— Start Exercise input —

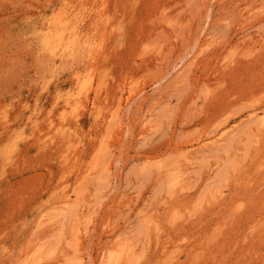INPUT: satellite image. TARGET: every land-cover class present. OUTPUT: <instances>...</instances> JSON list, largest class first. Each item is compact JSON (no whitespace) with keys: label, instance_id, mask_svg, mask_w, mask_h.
Wrapping results in <instances>:
<instances>
[{"label":"rangeland","instance_id":"obj_1","mask_svg":"<svg viewBox=\"0 0 264 264\" xmlns=\"http://www.w3.org/2000/svg\"><path fill=\"white\" fill-rule=\"evenodd\" d=\"M116 263L264 264V0H0V264Z\"/></svg>","mask_w":264,"mask_h":264},{"label":"bare ground","instance_id":"obj_2","mask_svg":"<svg viewBox=\"0 0 264 264\" xmlns=\"http://www.w3.org/2000/svg\"><path fill=\"white\" fill-rule=\"evenodd\" d=\"M70 46H71V45H70ZM67 47H68V46H67ZM261 115H262V114H261ZM114 256H115V254H114ZM114 256H113V257H114ZM116 256H117V255H116ZM111 259H112V258H111ZM110 261H111V260H110ZM117 263H118V261H117ZM117 263H116V264H117Z\"/></svg>","mask_w":264,"mask_h":264}]
</instances>
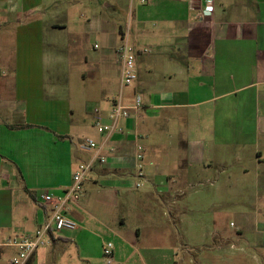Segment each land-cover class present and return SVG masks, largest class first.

— End Exercise input —

* What is asked: Please transcribe every one of the entries above word for word, leaving out the pictures.

* Finished answer:
INPUT: satellite image. TARGET: every land-cover class present. OUTPUT: <instances>...</instances> JSON list, largest class first. Each item is compact JSON (no whitespace) with keys: label, instance_id, mask_svg, mask_w, mask_h.
Wrapping results in <instances>:
<instances>
[{"label":"rangeland","instance_id":"obj_1","mask_svg":"<svg viewBox=\"0 0 264 264\" xmlns=\"http://www.w3.org/2000/svg\"><path fill=\"white\" fill-rule=\"evenodd\" d=\"M116 263L264 264V0H0V264Z\"/></svg>","mask_w":264,"mask_h":264},{"label":"bare ground","instance_id":"obj_2","mask_svg":"<svg viewBox=\"0 0 264 264\" xmlns=\"http://www.w3.org/2000/svg\"><path fill=\"white\" fill-rule=\"evenodd\" d=\"M70 46H71V45H70ZM67 47H68V46H67ZM261 115H262V114H261ZM114 256H115V254H114ZM114 256H113V257H114ZM116 256H117V255H116ZM111 259H112V258H111ZM110 261H111V260H110ZM117 263H118V261H117ZM117 263H116V264H117Z\"/></svg>","mask_w":264,"mask_h":264}]
</instances>
Segment each land-cover class present and return SVG masks, largest class first.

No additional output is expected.